Im Rahmen der Digitalisierung ist unsere Welt schneller, komplexer und visueller geworden. Dieser neue Kontext triggert das Denken mit dem System 1 – so nennen Verhaltensforscher und -psychologen den unbewussten Denkmodus, der in Bruchteilen von Sekunden entscheidet, ob uns etwas interessiert oder nicht. Doch was lenkt uns bei diesen automatischen und intuitiven Entscheidungen, die nicht auf logischen Abwägungen basieren?

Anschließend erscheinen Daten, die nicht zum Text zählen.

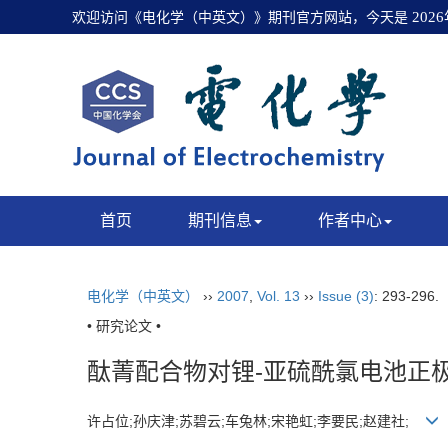
欢迎访问《电化学（中英文）》期刊官方网站，今天是
202
首页
期刊信息
作者中心
电化学（中英文）
››
2007
,
Vol. 13
››
Issue (3)
: 293-296.
• 研究论文 •
酞菁配合物对锂-亚硫酰氯电池正
许占位;孙庆津;苏碧云;车兔林;宋艳虹;李要民;赵建社;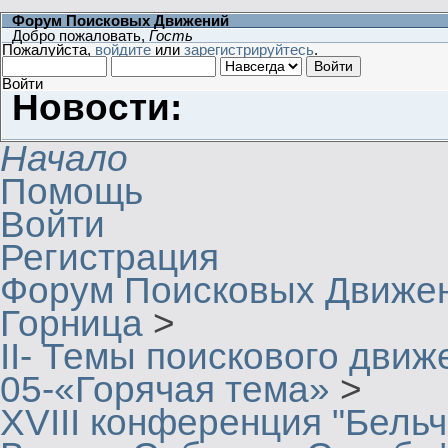
Форум Поисковых Движений
Добро пожаловать,
Гость
Пожалуйста,
войдите
или
зарегистрируйтесь
.
Войти
Новости:
Начало
Помощь
Войти
Регистрация
Форум Поисковых Движе
Горница
>
II- Темы поискового движ
05-«Горячая тема»
>
XVIII конференция "Бельч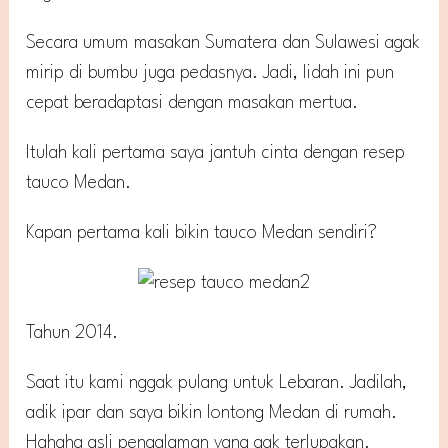
Secara umum masakan Sumatera dan Sulawesi agak
mirip di bumbu juga pedasnya. Jadi, lidah ini pun
cepat beradaptasi dengan masakan mertua.
Itulah kali pertama saya jantuh cinta dengan resep
tauco Medan.
Kapan pertama kali bikin tauco Medan sendiri?
Tahun 2014.
Saat itu kami nggak pulang untuk Lebaran. Jadilah,
adik ipar dan saya bikin lontong Medan di rumah.
Hahaha asli pengalaman yang gak terlupakan.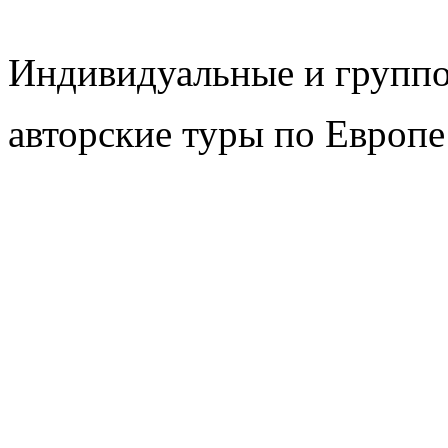
Индивидуальные и групп
авторские туры по Европе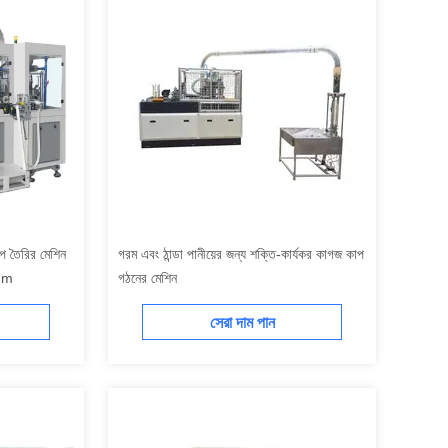
প তৈরির মেশিন
গরম এবং ঠান্ডা পানীয়ের জন্য শক্তি-কার্যকর কাগজ কাপ
5mm
গঠনের মেশিন
সেরা দাম পান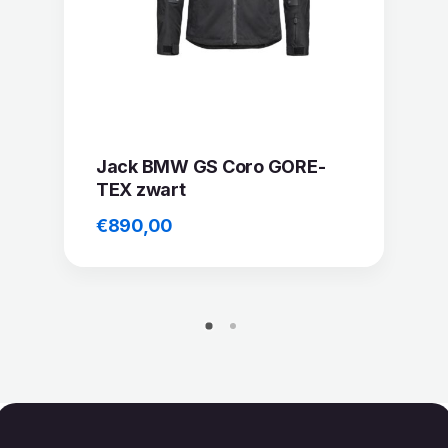
Jack BMW GS Coro GORE-
TEX zwart
€
890,00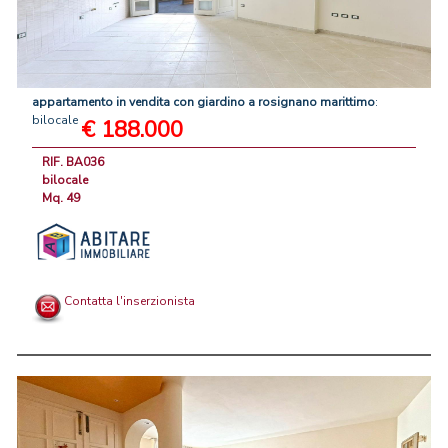
appartamento
in
vendita
con
giardino
a
rosignano
marittimo
:
bilocale
€ 188.000
RIF. BA036
bilocale
Mq. 49
Contatta l'inserzionista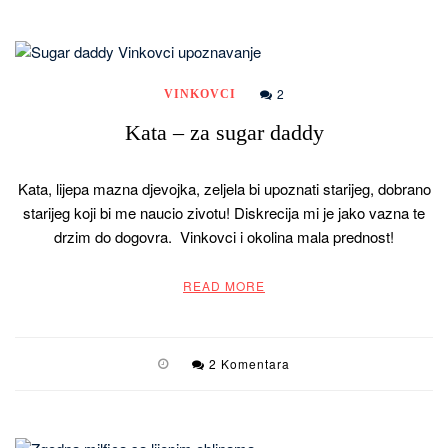
2
VINKOVCI
Kata – za sugar daddy
Kata, lijepa mazna djevojka, zeljela bi upoznati starijeg, dobrano
starijeg koji bi me naucio zivotu! Diskrecija mi je jako vazna te
drzim do dogovra. Vinkovci i okolina mala prednost!
READ MORE
2 Komentara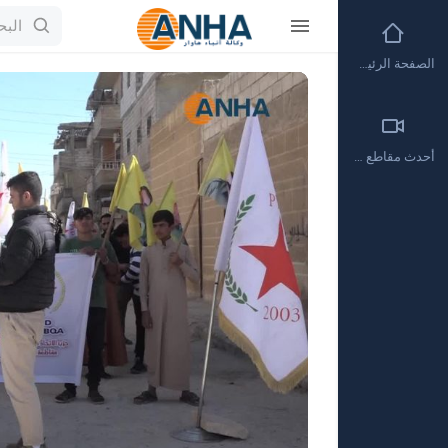
الصفحة الرئيسية
Video
Player
أحدث مقاطع الفيديو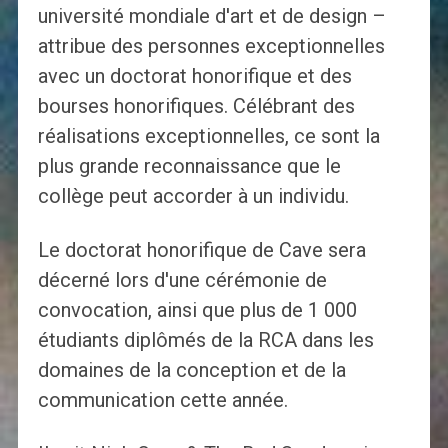
université mondiale d'art et de design –
attribue des personnes exceptionnelles
avec un doctorat honorifique et des
bourses honorifiques. Célébrant des
réalisations exceptionnelles, ce sont la
plus grande reconnaissance que le
collège peut accorder à un individu.
Le doctorat honorifique de Cave sera
décerné lors d'une cérémonie de
convocation, ainsi que plus de 1 000
étudiants diplômés de la RCA dans les
domaines de la conception et de la
communication cette année.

Wir Menschen sind zutiefst kulturelle Wesen, daher werden unsere Entscheidungen von kulturellen Kontexten geprägt und beeinflusst. Nichts, egal ob Gegenstand, Marke oder Aktivität, ist frei von kultureller Bedeutung. Es sind diese kulturellen Konnotationen, die das Konsumverhalten lenken und entscheiden, ob wir uns angesprochen fühlen oder nicht. Und daher müssen die visuellen und verbalen Botschaften unmittelbar wirken und an die aktuellen Diskurse und Codes anknüpfen, die in unserer Gesellschaft verhandelt werden. Trendforschung, vor allem in ihrer Ausprägung als semiotische Wissenschaft, hilft Marken, ihre Narrative und Codes entsprechend der sich verändernden kulturellen Kontexte stetig zu aktualisieren, um relevantere Angebote und Markenauftritte zu gestalten.

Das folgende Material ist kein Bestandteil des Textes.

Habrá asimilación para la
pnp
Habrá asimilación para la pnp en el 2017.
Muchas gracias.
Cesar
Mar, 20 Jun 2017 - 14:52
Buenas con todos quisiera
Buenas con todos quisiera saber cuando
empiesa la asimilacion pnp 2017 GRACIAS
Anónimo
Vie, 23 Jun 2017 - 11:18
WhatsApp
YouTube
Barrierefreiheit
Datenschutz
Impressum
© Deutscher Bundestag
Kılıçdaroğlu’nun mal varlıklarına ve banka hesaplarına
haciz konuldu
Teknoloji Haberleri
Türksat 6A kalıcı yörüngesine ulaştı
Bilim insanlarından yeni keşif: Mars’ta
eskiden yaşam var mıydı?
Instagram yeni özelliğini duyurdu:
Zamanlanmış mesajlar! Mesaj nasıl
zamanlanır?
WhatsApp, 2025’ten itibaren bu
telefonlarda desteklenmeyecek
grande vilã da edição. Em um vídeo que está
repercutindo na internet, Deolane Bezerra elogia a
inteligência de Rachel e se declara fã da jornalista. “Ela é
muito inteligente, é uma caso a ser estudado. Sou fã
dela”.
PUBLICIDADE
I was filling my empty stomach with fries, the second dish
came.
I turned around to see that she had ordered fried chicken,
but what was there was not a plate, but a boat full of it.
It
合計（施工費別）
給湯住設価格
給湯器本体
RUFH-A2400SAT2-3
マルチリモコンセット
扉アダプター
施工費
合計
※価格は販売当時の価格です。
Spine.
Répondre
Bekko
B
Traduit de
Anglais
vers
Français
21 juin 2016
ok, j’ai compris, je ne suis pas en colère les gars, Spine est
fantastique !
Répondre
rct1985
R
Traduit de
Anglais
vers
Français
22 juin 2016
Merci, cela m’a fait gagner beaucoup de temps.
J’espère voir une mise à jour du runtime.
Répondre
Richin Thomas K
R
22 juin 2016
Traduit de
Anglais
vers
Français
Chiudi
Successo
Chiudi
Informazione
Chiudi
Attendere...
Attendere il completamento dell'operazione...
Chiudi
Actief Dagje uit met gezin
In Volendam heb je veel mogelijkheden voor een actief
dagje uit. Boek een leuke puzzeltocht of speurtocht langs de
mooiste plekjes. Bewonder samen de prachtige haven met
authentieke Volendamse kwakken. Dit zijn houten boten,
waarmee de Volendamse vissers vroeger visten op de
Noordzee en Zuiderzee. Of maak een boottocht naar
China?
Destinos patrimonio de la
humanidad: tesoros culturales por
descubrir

DREI ANSÄTZE FÜR TRENDFORSCHUNG, UM GRÖßERE KULTURELLE RESONANZ ZU SCHAFFEN
1. NEUE VORSTELLUNGEN IN BEZUG AUF DIE KATEGORIE ANSPRECHEN
Trendforschung innerhalb einer Kategorie zeigt der Markenführung auf, wo Relevanz wächst und welche Wachstumsfelder die Marke besetzen kann.
Wie? Scan der aufkommenden Themen und Chancen innerhalb der (internationalen) Wettbewerbslandschaft: Was sind die Konventionen und was neue Ausdrücke in Kommunikation und Packaging? Wie ändert sich der mediale Diskurs, z. B. rund ums Thema gesunde Ernährung? Was sind neue Glaubenssätze, die es zu reflektieren gilt?
2. MARKEN-WERTE UND -PURPOSE ZEITGEMÄSS AUSDRÜCKEN
Trendforschung liefert die Narrative und Codes, die genutzt werden können, um gewünschte Assoziationen instinktiv und emotional bei der potentiellen Käuferschaft herzustellen.
Wie? Identifizierung kultureller Treiber und Referenzen rund um zentrale Markenthemen (wie z.B. Sustainability, Health, Connectedness, Disruption).
3. VERHALTEN UNTERSTÜTZEN ODER GAR ANLEITEN
Trendforschung liefert Kontextwissen und damit Inspiration für Formate, die mehr „Sinn“ machen, indem sie Nutzung oder gewünschtes Verhalten motivieren und anleiten (z. B. lästige Rituale zu Spaß machen, Überdosierung verhindern).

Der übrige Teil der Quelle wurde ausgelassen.